В кухонной двери появился навьюченный сумкой муж. Глядя на Натальин замерший профиль, потоптался с минуту, спросил излишне резко, грубостью маскируя собственную неловкость:
– Так и будешь молчать?
Наталья подняла на него глаза. Красивые они у неё были – светло-зелёные, в смоляной оторочке не нуждающихся в туши ресниц. За эти глаза, да ещё за хладнокровие муж, пребывая в хорошем настроении, звал её царевной-лягушкой. И от этих прохладно-зелёных, будто глядящих из-под воды глаз у Андрюхи вдруг задёргалась губа.
– Ты Наташка и впрямь бревно бревном, – отступая в коридор, ругнулся он. Принялся шумно обуваться, то и дело поправляя сползавшую с плеча сумку. Натальино молчание ему отчего-то показалось оскорбительным, потому что забубнил:
– Другая бы скандал затеяла, хоть кинула чем, а ты…
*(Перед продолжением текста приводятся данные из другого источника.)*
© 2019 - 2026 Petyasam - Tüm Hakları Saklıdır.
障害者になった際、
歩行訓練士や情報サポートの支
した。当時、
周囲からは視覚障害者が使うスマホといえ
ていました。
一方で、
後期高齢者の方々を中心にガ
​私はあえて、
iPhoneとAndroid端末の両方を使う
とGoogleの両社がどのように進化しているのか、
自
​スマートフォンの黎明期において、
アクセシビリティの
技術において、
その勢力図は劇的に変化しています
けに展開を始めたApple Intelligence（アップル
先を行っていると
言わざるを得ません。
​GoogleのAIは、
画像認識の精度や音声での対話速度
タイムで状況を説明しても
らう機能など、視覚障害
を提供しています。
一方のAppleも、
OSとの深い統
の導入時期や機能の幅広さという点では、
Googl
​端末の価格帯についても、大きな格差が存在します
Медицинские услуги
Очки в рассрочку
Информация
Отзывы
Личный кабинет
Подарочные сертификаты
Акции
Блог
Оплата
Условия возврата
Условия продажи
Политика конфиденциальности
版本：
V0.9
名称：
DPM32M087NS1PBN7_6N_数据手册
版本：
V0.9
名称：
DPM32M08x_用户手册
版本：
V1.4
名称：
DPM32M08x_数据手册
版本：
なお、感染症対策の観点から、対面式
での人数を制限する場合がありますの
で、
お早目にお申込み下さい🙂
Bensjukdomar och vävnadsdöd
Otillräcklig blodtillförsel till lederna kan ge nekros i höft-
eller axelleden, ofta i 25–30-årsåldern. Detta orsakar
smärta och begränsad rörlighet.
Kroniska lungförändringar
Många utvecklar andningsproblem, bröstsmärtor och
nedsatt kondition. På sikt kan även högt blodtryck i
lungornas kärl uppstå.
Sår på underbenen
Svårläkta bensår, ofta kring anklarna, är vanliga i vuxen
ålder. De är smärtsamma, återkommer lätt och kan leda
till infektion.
Наталья двинула рукой, стиснула холодные пальцы на рукояти ножа. Разомкнула стылые губы:
– Кинуть?
Андрюха глянул снизу вверх и как был в недозашнурованных ботинках, так и вывалился в подъезд. Крикнул оттуда, да ещё с какой-то детской обидой в голосе:
– Чокнутая!
После того как захлопнулась входная дверь и затихли на лестнице торопливые шаги, Наталья опустилась на табурет и закрыла лицо руками. Не так-то легко, как казалось со стороны, было справляться с эмоциями. Бывало, они так терзали нутро, что хотелось выть. И плакать хотелось и кричать. Но надо было «держать лицо». Привычка, надёжно въевшаяся в характер, словно попавшие под кожу чернила. А чтобы было полегче, Наталья спасалась темнотой. Там, в темноте можно было отдышаться, оглядеться, подумать.
Но только сегодня темнота не спасала. Захлопнувшаяся за мужем дверь словно перебила в ней какую-то важную жилку, вытянула из груди всё тепло и там стало пусто и холодно. А потом в этой холодной пустоте словно искра вспыхнула. Обгорела за минуту, осыпавшись пеплом, и начал расти на её месте колючий болезненный комок. Рос он стремительно, будто собирался заполнить собою всю Наталью, с каждой минутой причиняя всё большую боль. Уже болело не только в груди, но и в животе, и в горле.